**What is being asked:**
Repeat the whole of the data, keeping every detail the same.

******

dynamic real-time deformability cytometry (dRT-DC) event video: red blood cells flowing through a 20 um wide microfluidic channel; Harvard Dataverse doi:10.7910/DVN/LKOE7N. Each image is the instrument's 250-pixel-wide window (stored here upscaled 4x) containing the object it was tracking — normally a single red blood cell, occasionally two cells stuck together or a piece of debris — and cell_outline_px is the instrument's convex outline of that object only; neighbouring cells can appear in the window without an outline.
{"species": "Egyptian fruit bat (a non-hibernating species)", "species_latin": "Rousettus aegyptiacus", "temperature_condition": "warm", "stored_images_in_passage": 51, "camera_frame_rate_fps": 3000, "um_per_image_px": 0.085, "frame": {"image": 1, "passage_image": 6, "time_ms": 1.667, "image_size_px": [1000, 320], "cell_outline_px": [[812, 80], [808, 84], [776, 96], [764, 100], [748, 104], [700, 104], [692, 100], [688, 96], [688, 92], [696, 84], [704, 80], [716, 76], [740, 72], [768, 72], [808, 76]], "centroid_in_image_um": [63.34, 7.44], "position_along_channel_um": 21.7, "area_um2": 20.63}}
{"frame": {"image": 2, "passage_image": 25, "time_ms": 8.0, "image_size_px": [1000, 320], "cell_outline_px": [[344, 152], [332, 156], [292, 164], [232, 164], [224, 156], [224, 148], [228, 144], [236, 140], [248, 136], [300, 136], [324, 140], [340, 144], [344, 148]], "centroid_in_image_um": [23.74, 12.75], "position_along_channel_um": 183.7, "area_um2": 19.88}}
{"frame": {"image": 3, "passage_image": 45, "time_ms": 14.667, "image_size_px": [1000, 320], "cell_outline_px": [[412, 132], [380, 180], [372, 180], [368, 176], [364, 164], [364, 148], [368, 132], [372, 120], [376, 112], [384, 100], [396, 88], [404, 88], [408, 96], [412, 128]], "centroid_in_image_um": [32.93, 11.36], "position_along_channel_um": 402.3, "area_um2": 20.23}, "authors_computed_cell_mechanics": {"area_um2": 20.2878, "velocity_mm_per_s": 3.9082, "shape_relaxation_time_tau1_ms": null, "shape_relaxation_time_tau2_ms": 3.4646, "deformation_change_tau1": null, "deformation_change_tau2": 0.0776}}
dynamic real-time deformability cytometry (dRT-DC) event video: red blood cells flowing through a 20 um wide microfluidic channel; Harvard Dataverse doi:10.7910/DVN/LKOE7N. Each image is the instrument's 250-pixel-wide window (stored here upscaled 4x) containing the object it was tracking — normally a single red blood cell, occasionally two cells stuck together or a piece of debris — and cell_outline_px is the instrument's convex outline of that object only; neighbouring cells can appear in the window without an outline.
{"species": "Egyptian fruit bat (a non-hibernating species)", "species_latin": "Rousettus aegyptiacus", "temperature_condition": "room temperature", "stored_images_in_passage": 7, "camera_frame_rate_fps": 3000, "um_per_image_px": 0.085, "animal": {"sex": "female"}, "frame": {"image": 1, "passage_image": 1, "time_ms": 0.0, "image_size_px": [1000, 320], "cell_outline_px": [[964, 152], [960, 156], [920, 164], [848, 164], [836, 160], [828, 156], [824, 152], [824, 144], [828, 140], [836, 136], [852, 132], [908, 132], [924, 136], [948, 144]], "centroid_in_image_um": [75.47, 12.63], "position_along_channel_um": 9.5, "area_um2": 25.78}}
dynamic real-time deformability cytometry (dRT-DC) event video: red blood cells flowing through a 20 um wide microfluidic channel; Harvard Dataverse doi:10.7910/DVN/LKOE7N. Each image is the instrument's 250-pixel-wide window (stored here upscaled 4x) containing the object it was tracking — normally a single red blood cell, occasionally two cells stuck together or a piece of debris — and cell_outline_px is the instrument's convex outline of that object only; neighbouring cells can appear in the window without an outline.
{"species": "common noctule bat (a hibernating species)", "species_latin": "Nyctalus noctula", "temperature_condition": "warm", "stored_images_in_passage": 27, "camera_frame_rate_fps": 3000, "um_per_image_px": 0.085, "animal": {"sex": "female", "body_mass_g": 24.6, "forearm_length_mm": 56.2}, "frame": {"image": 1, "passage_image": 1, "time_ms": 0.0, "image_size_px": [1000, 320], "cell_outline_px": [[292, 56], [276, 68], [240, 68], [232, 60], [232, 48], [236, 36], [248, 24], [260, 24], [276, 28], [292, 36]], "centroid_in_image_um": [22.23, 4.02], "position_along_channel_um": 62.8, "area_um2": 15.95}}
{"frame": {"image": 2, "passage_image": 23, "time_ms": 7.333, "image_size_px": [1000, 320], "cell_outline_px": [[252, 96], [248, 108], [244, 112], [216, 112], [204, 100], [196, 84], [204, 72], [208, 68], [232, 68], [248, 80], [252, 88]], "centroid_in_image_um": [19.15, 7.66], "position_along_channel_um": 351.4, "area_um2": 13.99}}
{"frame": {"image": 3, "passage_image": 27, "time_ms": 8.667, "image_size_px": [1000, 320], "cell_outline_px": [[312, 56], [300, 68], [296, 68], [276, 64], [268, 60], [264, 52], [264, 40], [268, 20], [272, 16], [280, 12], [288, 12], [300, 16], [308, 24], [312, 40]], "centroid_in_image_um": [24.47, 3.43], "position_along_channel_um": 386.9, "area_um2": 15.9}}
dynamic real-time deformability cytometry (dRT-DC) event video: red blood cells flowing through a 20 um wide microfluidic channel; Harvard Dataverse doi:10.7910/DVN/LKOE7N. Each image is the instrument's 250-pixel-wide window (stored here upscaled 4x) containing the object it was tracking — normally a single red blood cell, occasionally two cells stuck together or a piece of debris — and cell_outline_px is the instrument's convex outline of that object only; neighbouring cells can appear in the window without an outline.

******

**Solution below:**
dynamic real-time deformability cytometry (dRT-DC) event video: red blood cells flowing through a 20 um wide microfluidic channel; Harvard Dataverse doi:10.7910/DVN/LKOE7N. Each image is the instrument's 250-pixel-wide window (stored here upscaled 4x) containing the object it was tracking — normally a single red blood cell, occasionally two cells stuck together or a piece of debris — and cell_outline_px is the instrument's convex outline of that object only; neighbouring cells can appear in the window without an outline.
{"species": "Egyptian fruit bat (a non-hibernating species)", "species_latin": "Rousettus aegyptiacus", "temperature_condition": "warm", "stored_images_in_passage": 51, "camera_frame_rate_fps": 3000, "um_per_image_px": 0.085, "frame": {"image": 1, "passage_image": 6, "time_ms": 1.667, "image_size_px": [1000, 320], "cell_outline_px": [[812, 80], [808, 84], [776, 96], [764, 100], [748, 104], [700, 104], [692, 100], [688, 96], [688, 92], [696, 84], [704, 80], [716, 76], [740, 72], [768, 72], [808, 76]], "centroid_in_image_um": [63.34, 7.44], "position_along_channel_um": 21.7, "area_um2": 20.63}}
{"frame": {"image": 2, "passage_image": 25, "time_ms": 8.0, "image_size_px": [1000, 320], "cell_outline_px": [[344, 152], [332, 156], [292, 164], [232, 164], [224, 156], [224, 148], [228, 144], [236, 140], [248, 136], [300, 136], [324, 140], [340, 144], [344, 148]], "centroid_in_image_um": [23.74, 12.75], "position_along_channel_um": 183.7, "area_um2": 19.88}}
{"frame": {"image": 3, "passage_image": 45, "time_ms": 14.667, "image_size_px": [1000, 320], "cell_outline_px": [[412, 132], [380, 180], [372, 180], [368, 176], [364, 164], [364, 148], [368, 132], [372, 120], [376, 112], [384, 100], [396, 88], [404, 88], [408, 96], [412, 128]], "centroid_in_image_um": [32.93, 11.36], "position_along_channel_um": 402.3, "area_um2": 20.23}, "authors_computed_cell_mechanics": {"area_um2": 20.2878, "velocity_mm_per_s": 3.9082, "shape_relaxation_time_tau1_ms": null, "shape_relaxation_time_tau2_ms": 3.4646, "deformation_change_tau1": null, "deformation_change_tau2": 0.0776}}
dynamic real-time deformability cytometry (dRT-DC) event video: red blood cells flowing through a 20 um wide microfluidic channel; Harvard Dataverse doi:10.7910/DVN/LKOE7N. Each image is the instrument's 250-pixel-wide window (stored here upscaled 4x) containing the object it was tracking — normally a single red blood cell, occasionally two cells stuck together or a piece of debris — and cell_outline_px is the instrument's convex outline of that object only; neighbouring cells can appear in the window without an outline.
{"species": "Egyptian fruit bat (a non-hibernating species)", "species_latin": "Rousettus aegyptiacus", "temperature_condition": "room temperature", "stored_images_in_passage": 7, "camera_frame_rate_fps": 3000, "um_per_image_px": 0.085, "animal": {"sex": "female"}, "frame": {"image": 1, "passage_image": 1, "time_ms": 0.0, "image_size_px": [1000, 320], "cell_outline_px": [[964, 152], [960, 156], [920, 164], [848, 164], [836, 160], [828, 156], [824, 152], [824, 144], [828, 140], [836, 136], [852, 132], [908, 132], [924, 136], [948, 144]], "centroid_in_image_um": [75.47, 12.63], "position_along_channel_um": 9.5, "area_um2": 25.78}}
dynamic real-time deformability cytometry (dRT-DC) event video: red blood cells flowing through a 20 um wide microfluidic channel; Harvard Dataverse doi:10.7910/DVN/LKOE7N. Each image is the instrument's 250-pixel-wide window (stored here upscaled 4x) containing the object it was tracking — normally a single red blood cell, occasionally two cells stuck together or a piece of debris — and cell_outline_px is the instrument's convex outline of that object only; neighbouring cells can appear in the window without an outline.
{"species": "common noctule bat (a hibernating species)", "species_latin": "Nyctalus noctula", "temperature_condition": "warm", "stored_images_in_passage": 27, "camera_frame_rate_fps": 3000, "um_per_image_px": 0.085, "animal": {"sex": "female", "body_mass_g": 24.6, "forearm_length_mm": 56.2}, "frame": {"image": 1, "passage_image": 1, "time_ms": 0.0, "image_size_px": [1000, 320], "cell_outline_px": [[292, 56], [276, 68], [240, 68], [232, 60], [232, 48], [236, 36], [248, 24], [260, 24], [276, 28], [292, 36]], "centroid_in_image_um": [22.23, 4.02], "position_along_channel_um": 62.8, "area_um2": 15.95}}
{"frame": {"image": 2, "passage_image": 23, "time_ms": 7.333, "image_size_px": [1000, 320], "cell_outline_px": [[252, 96], [248, 108], [244, 112], [216, 112], [204, 100], [196, 84], [204, 72], [208, 68], [232, 68], [248, 80], [252, 88]], "centroid_in_image_um": [19.15, 7.66], "position_along_channel_um": 351.4, "area_um2": 13.99}}
{"frame": {"image": 3, "passage_image": 27, "time_ms": 8.667, "image_size_px": [1000, 320], "cell_outline_px": [[312, 56], [300, 68], [296, 68], [276, 64], [268, 60], [264, 52], [264, 40], [268, 20], [272, 16], [280, 12], [288, 12], [300, 16], [308, 24], [312, 40]], "centroid_in_image_um": [24.47, 3.43], "position_along_channel_um": 386.9, "area_um2": 15.9}}
dynamic real-time deformability cytometry (dRT-DC) event video: red blood cells flowing through a 20 um wide microfluidic channel; Harvard Dataverse doi:10.7910/DVN/LKOE7N. Each image is the instrument's 250-pixel-wide window (stored here upscaled 4x) containing the object it was tracking — normally a single red blood cell, occasionally two cells stuck together or a piece of debris — and cell_outline_px is the instrument's convex outline of that object only; neighbouring cells can appear in the window without an outline.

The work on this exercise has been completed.